Balanced Funds: An Overview

  • Posted By Amritesh
  • On April 6th, 2014
  • Comments: one response
Balanced Funds are a kind of mutual fund scheme which offer Investors security, returns and moderate capital appreciation. These funds are also known as Hybrid Funds. Here the funds are invested in certain proportion in Equities as well as Bonds. The idea of the fund is protect the investment of the investor and provide decent return at the same time. These are considered as safer investment option as the fund is diversified in fixed return investments as well as equity which depending on the market scenario can yield positive or at times negative returns as well. But as per the data provided by the Stock Exchange the equities do provide positive and good returns over a longer period of time. Hence we can say for Conservative investor Balanced Fund is the best form of investment. The debt market instruments lend stability and protection from volatility while Equities ensures capital acceleration and high return on the investment.
 
FEATURES OF BALANCED FUNDS
  1. You can allocate the Funds according to your choice in Debt Instruments and Securities. Generally (70% Equities and 30% Debts) combination is followed by the Balanced Funds. But different allocation pattern are also available for the investors.
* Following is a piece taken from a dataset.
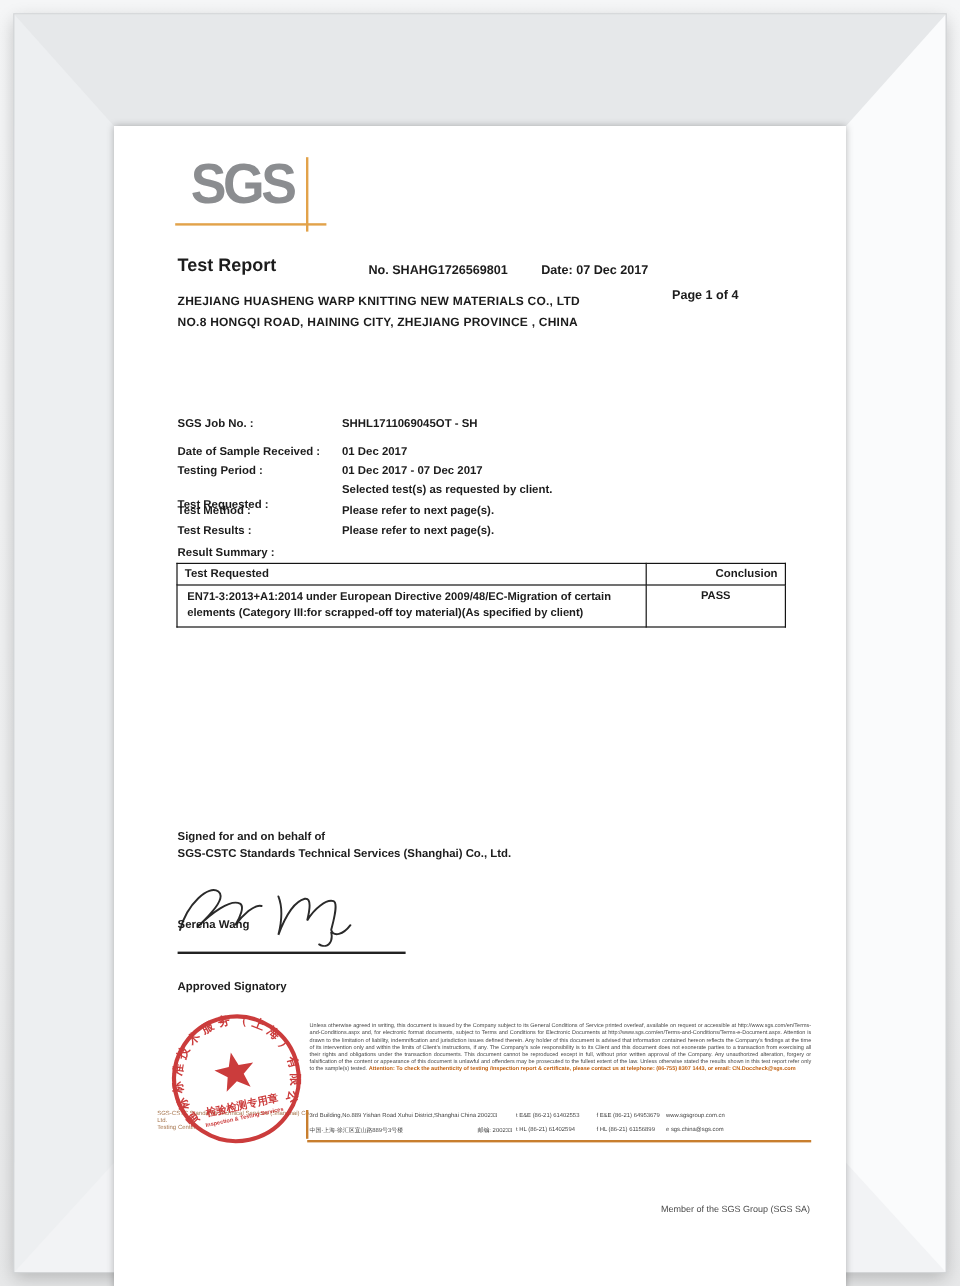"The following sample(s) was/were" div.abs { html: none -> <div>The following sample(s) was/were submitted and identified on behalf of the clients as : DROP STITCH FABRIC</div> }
  2. It provides shield against Market Volatility and protects investment.
  3. Provides the best growth plan as it makes most of the market scenario as Equities add to the value when market is doing well and Debts Instruments add value when the market is underperforming.
  4. Over the years Balanced Funds have a proven track record and given return in excess 15% in the last decade.
  5. It can also help you meet your short term goals (3-5 years) as the return on the Investment even during short tenure is decent.
  6. It provides ease of investment and you can choose the amount which you want to invest.
  7. Individuals who don’t have much knowledge about the Market dynamics can also easily invest in it with little or no guidance at all.
  8. The tracking of the performance is very easy and one can always monitor how the fund is performing over a period of time.
  9. Many Balanced Mutual Funds are available in the market and based on the performance one can choose from them.
  10. One of the most preferred Mutual Fund Investment option.

Disclaimer: The information on this site is provided for discussion purposes only, and should not be misconstrued as investment advice. Under no circumstances does this information represent a recommendation to buy or sell securities. Readers are advised to research further to have more clarity on the topic. It is very important to do your own analysis and consult your Financial Advisor before making any investment based decision.